# Faux Prime Rib



## huntnflorida (May 24, 2008)

My meat supplier has had these darn New York strips crazy cheap. I decided to try a strip cooked like a prime rib. I bought a whole strip cut it in half rubbed it down and threw it in the smoker at 250°


----------



## huntnflorida (May 24, 2008)

After about 2 hours it was 118° internal and time to wrap in foil and put in a cooler for 2 hours.


----------



## specktackler57 (May 15, 2011)

Waiting on results. Looks good


----------



## huntnflorida (May 24, 2008)

After the rest I had the Weber kettle smoking hot and seared it on each side for 2 minutes


----------



## huntnflorida (May 24, 2008)

Then slice. It wasn’t as good as prime rib, but damn close. I made a horseradish sauce and the family devoured it. Definitely will be doing this again...


----------



## huntnflorida (May 24, 2008)

Yum


----------



## specktackler57 (May 15, 2011)

Ok now I’m gonna have to try that. Great post


----------



## huntnflorida (May 24, 2008)

Only recommendation I have is to slice it 1/2 inch or so. It’s not as tender as a ribeye, but came out darn good!


----------



## specktackler57 (May 15, 2011)

Would like to know where you purchased it. Thanks


----------



## huntnflorida (May 24, 2008)

Grocery outlet on Brent and Palafox. 3.15 per pound.


----------



## afishanado (Oct 26, 2009)

huntnflorida said:


> Grocery outlet on Brent and Palafox. 3.15 per pound.
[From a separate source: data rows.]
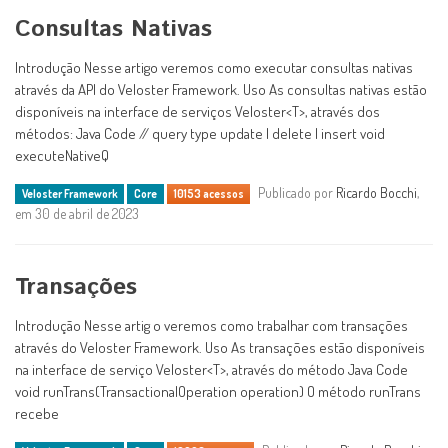
Consultas Nativas
Introdução Nesse artigo veremos como executar consultas nativas
através da API do Veloster Framework. Uso As consultas nativas estão
disponíveis na interface de serviços Veloster<T>, através dos
métodos: Java Code // query type update | delete | insert void
executeNativeQ
Publicado por
Ricardo Bocchi
,
Veloster Framework
Core
10153 acessos
em 30 de abril de 2023
Transações
Introdução Nesse artig o veremos como trabalhar com transações
através do Veloster Framework. Uso As transações estão disponíveis
na interface de serviço Veloster<T>, através do método Java Code
void runTrans(TransactionalOperation operation) O método runTrans
recebe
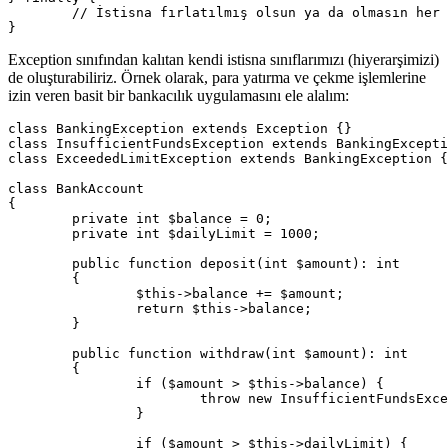
	// İstisna fırlatılmış olsun ya da olmasın her zaman çalışan kod

Exception sınıfından kalıtan kendi istisna sınıflarımızı (hiyerarşimizi)
de oluşturabiliriz. Örnek olarak, para yatırma ve çekme işlemlerine
izin veren basit bir bankacılık uygulamasını ele alalım:
class BankingException extends Exception {}

class InsufficientFundsException extends BankingExcepti
class ExceededLimitException extends BankingException {
class BankAccount

{

	private int $balance = 0;

	private int $dailyLimit = 1000;

	public function deposit(int $amount): int

	{

		$this->balance += $amount;

		return $this->balance;

	}

	public function withdraw(int $amount): int

	{

		if ($amount > $this->balance) {

			throw new InsufficientFundsException('Hesapta yeterli bakiye yok.');

		}

		if ($amount > $this->dailyLimit) {
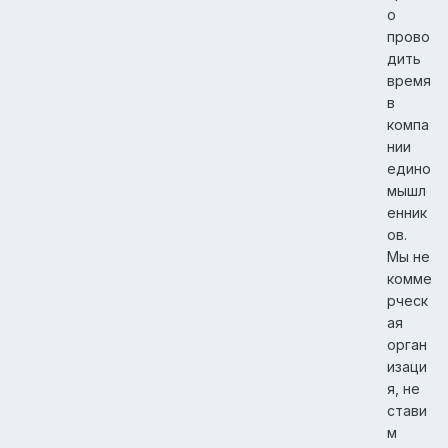
о
прово
дить
время
в
компа
нии
едино
мышл
енник
ов.
Мы не
комме
рческ
ая
орган
изаци
я, не
стави
м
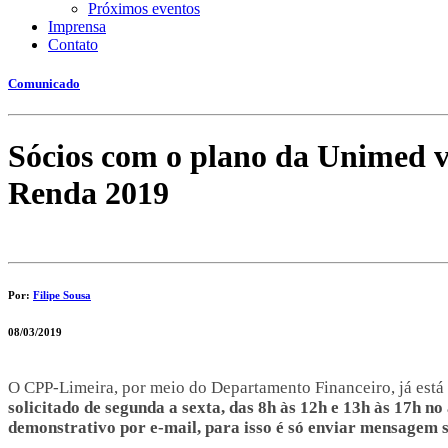
Próximos eventos
Imprensa
Contato
Comunicado
Sócios com o plano da Unimed v
Renda 2019
Por:
Filipe Sousa
08/03/2019
O CPP-Limeira, por meio do Departamento Financeiro, já está
solicitado de segunda a sexta, das 8h às 12h e 13h às 17h n
demonstrativo por e-mail, para isso é só enviar mensagem 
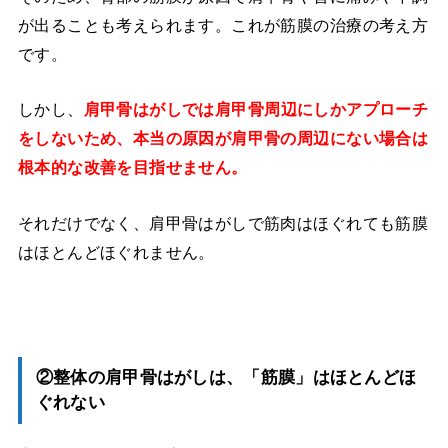
が出ることも考えられます。これが筋膜の治療の考え方
です。
しかし、
肩甲骨はがしでは肩甲骨周辺にしかアプローチ
をしないため、本当の原因が肩甲骨の周辺にない場合は
根本的な改善を目指せません。
それだけでなく、肩甲骨はがしで筋肉はほぐれても筋膜
はほとんどほぐれません。
②整体の肩甲骨はがしは、「筋膜」はほとんどほ
ぐれない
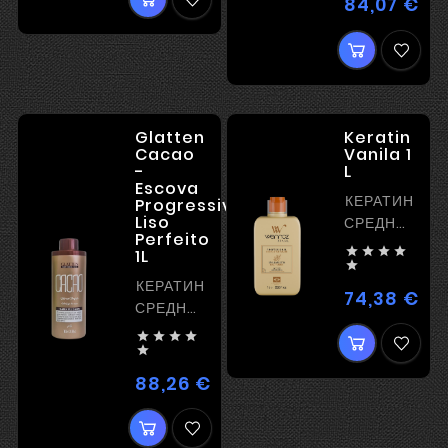
84,07 €
Цен
Glatten
Keratin
Cacao
Vanila 1
-
L
Escova
КЕРАТИН
Progressiva
Liso
СРЕДНЕЙ
Perfeito
МОЩНОСТИ




1L

КЕРАТИН
74,38 €
Цен
СРЕДНЕЙ
МОЩНОСТИ





88,26 €
Цена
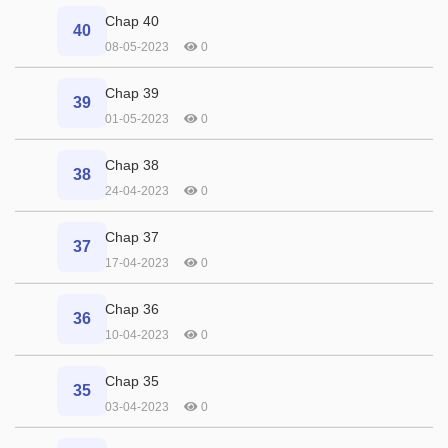
Chap 40
40
08-05-2023
0
Chap 39
39
01-05-2023
0
Chap 38
38
24-04-2023
0
Chap 37
37
17-04-2023
0
Chap 36
36
10-04-2023
0
Chap 35
35
03-04-2023
0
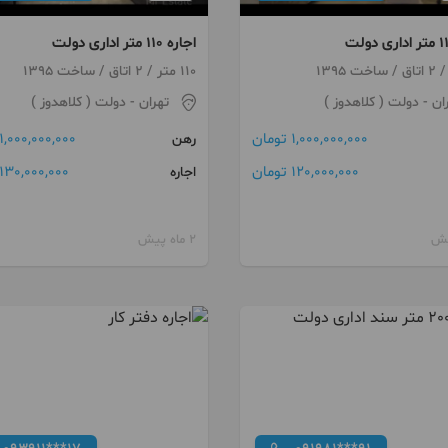
اجاره 110 متر اداری دولت
110 متر / 2 اتاق / ساخت 1395
ان
- دولت ( کلاهدوز )
تهران
- دولت ( کلاهدوز )
1,000,000,000 تومان
1,000,000,000 تومان
رهن
120,000,000 تومان
130,000,000 تومان
اجاره
2 ماه پیش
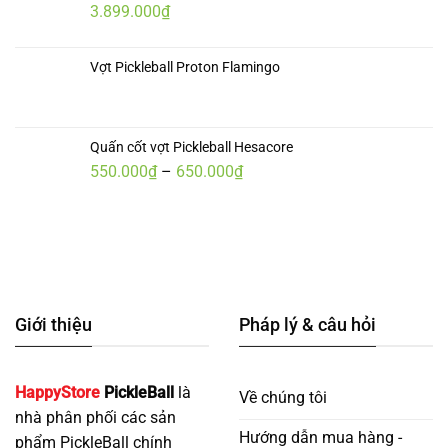
3.899.000
₫
Vợt Pickleball Proton Flamingo
Quấn cốt vợt Pickleball Hesacore
Khoảng
550.000
₫
–
650.000
₫
giá:
từ
550.000₫
đến
650.000₫
Giới thiệu
Pháp lý & câu hỏi
HappyStore
PickleBall
là
Về chúng tôi
nhà phân phối các sản
Hướng dẫn mua hàng -
phẩm PickleBall chính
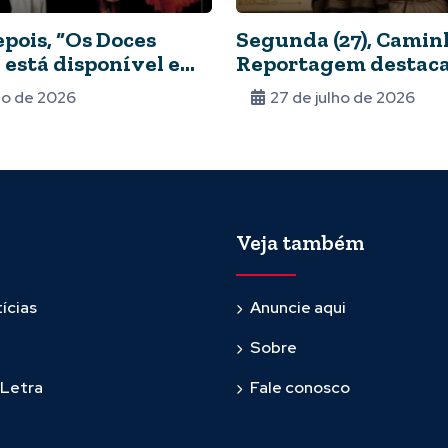
epois, “Os Doces
Segunda (27), Camin
 está disponível em
Reportagem destaca 
g gratuito
o legado de Tia Ciata
lho de 2026
27 de julho de 2026
Veja também
ícias
Anuncie aqui
Sobre
 Letra
Fale conosco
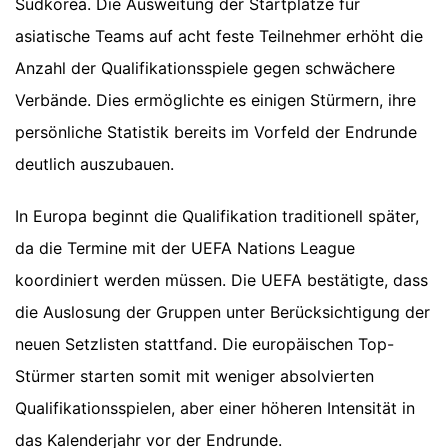
Südkorea. Die Ausweitung der Startplätze für
asiatische Teams auf acht feste Teilnehmer erhöht die
Anzahl der Qualifikationsspiele gegen schwächere
Verbände. Dies ermöglichte es einigen Stürmern, ihre
persönliche Statistik bereits im Vorfeld der Endrunde
deutlich auszubauen.
In Europa beginnt die Qualifikation traditionell später,
da die Termine mit der UEFA Nations League
koordiniert werden müssen. Die UEFA bestätigte, dass
die Auslosung der Gruppen unter Berücksichtigung der
neuen Setzlisten stattfand. Die europäischen Top-
Stürmer starten somit mit weniger absolvierten
Qualifikationsspielen, aber einer höheren Intensität in
das Kalenderjahr vor der Endrunde.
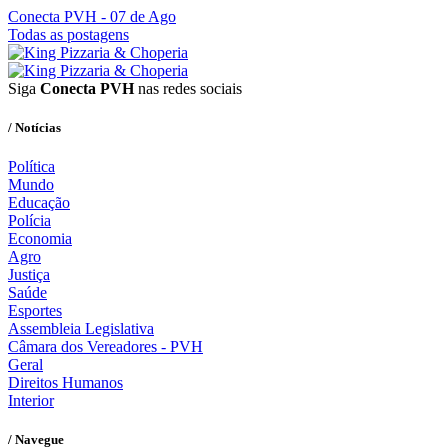
Conecta PVH
- 07 de Ago
Todas as postagens
Siga
Conecta PVH
nas redes sociais
/ Notícias
Política
Mundo
Educação
Polícia
Economia
Agro
Justiça
Saúde
Esportes
Assembleia Legislativa
Câmara dos Vereadores - PVH
Geral
Direitos Humanos
Interior
/ Navegue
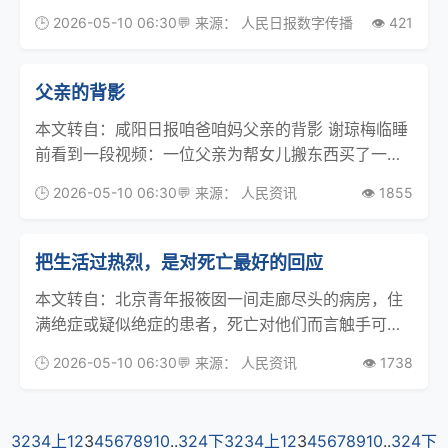
自己，付出努力 ；爱自己也不是苛责自己，如果努力
🕒 2026-05-10 06:30
💬 来源： 人民日报数字传播
👁️ 421
后没有达成目标也要学会原谅自己，继续出发。这就
是“弹簧式”爱自己，不用一种方式、一种标准“框”
父亲的背影
本文转自：咸阳日报咱爸咱妈父亲的背影 谢琼梅临睡
前看到一段视频：一位父亲为帮女儿搬东西买了一张
短途票送女儿。女儿看着父亲离开的背影写下了一句
🕒 2026-05-10 06:30
💬 来源： 人民资讯
👁️ 1855
动人的话——他帮我把那段最重的路扛了过去。无数
网友纷纷评论，不善言辞的父亲总是用行动爱着自己
的孩子。
把生活过热烈，是对死亡最好的回应
本文转自：北京青年报筱囡一间走廊尽头的病房，住
满绝症或疑似绝症的患者，死亡对他们而言触手可
及。通常来说，以这样一群人为主角的故事，整体基
🕒 2026-05-10 06:30
💬 来源： 人民资讯
👁️ 1738
调该是温和的、哀伤的、催泪的，但“五一档”登陆院
线的《10间敢死队》却是激烈的、诙谐的，甚至是聒
噪的、明
3234
上
1
2
3
4
5
6
7
8
9
10
..
324
下
3234
上
1
2
3
4
5
6
7
8
9
10
..
324
下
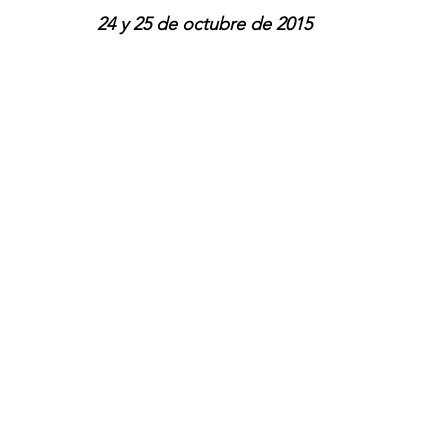
24 y 25 de octubre de 2015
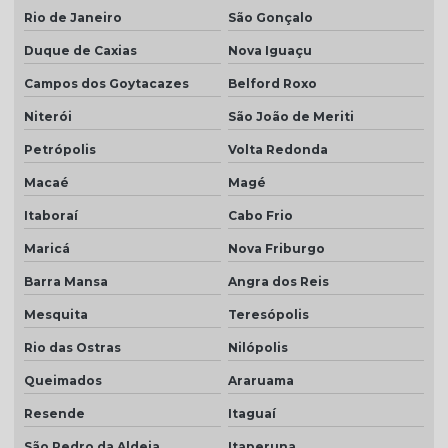
Rio de Janeiro
São Gonçalo
Telha colonial resinada
Duque de Caxias
Nova Iguaçu
Telha colonial resinada preço
Campos dos Goytacazes
Belford Roxo
Telha colonial resinada valor
Niterói
São João de Meriti
Telha de concreto cinza
Petrópolis
Volta Redonda
Telha concreto cinza perola
Macaé
Magé
Telha concreto colorida
Itaboraí
Cabo Frio
Telha de concreto esmaltada
Maricá
Nova Friburgo
Telha de concreto grafite
Barra Mansa
Angra dos Reis
Telha de concreto pintada
Mesquita
Teresópolis
Telha de concreto preço
Rio das Ostras
Nilópolis
Telha de concreto preço m2
Queimados
Araruama
Resende
Itaguaí
Telha de concreto valor
São Pedro da Aldeia
Itaperuna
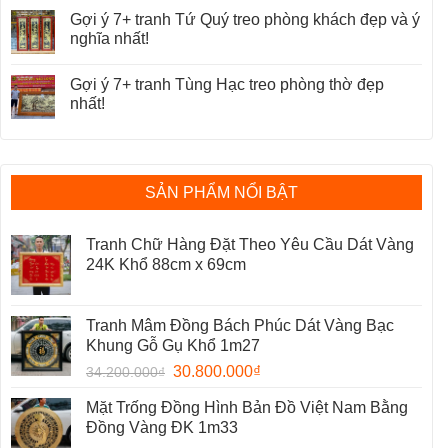
Gợi ý 7+ tranh Tứ Quý treo phòng khách đẹp và ý
nghĩa nhất!
Gợi ý 7+ tranh Tùng Hạc treo phòng thờ đẹp
nhất!
SẢN PHẨM NỔI BẬT
Tranh Chữ Hàng Đặt Theo Yêu Cầu Dát Vàng
24K Khổ 88cm x 69cm
Tranh Mâm Đồng Bách Phúc Dát Vàng Bạc
Khung Gỗ Gụ Khổ 1m27
30.800.000
₫
34.200.000
₫
Mặt Trống Đồng Hình Bản Đồ Việt Nam Bằng
Đồng Vàng ĐK 1m33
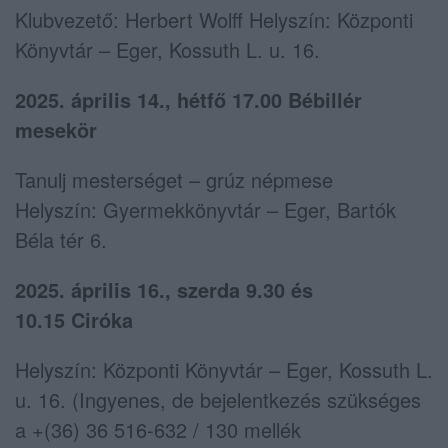
Klubvezető: Herbert Wolff Helyszín: Központi
Könyvtár – Eger, Kossuth L. u. 16.
2025. április 14., hétfő 17.00 Bébillér
mesekör
Tanulj mesterséget – grúz népmese
Helyszín: Gyermekkönyvtár – Eger, Bartók
Béla tér 6.
2025. április 16., szerda 9.30 és
10.15 Ciróka
Helyszín: Központi Könyvtár – Eger, Kossuth L.
u. 16. (Ingyenes, de bejelentkezés szükséges
a +(36) 36 516-632 / 130 mellék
Dang you barely buy decent ground chuck for that price. Great find?


----------



## huntnflorida (May 24, 2008)

afishanado said:


> Dang you barely buy decent ground chuck for that price. Great find?


I buy a lot of meat there. They’ve been having whole filets for $6.79 a pound. They’re amazing!!!!!


----------



## specktackler57 (May 15, 2011)

Thank you sir. Happy Easter


----------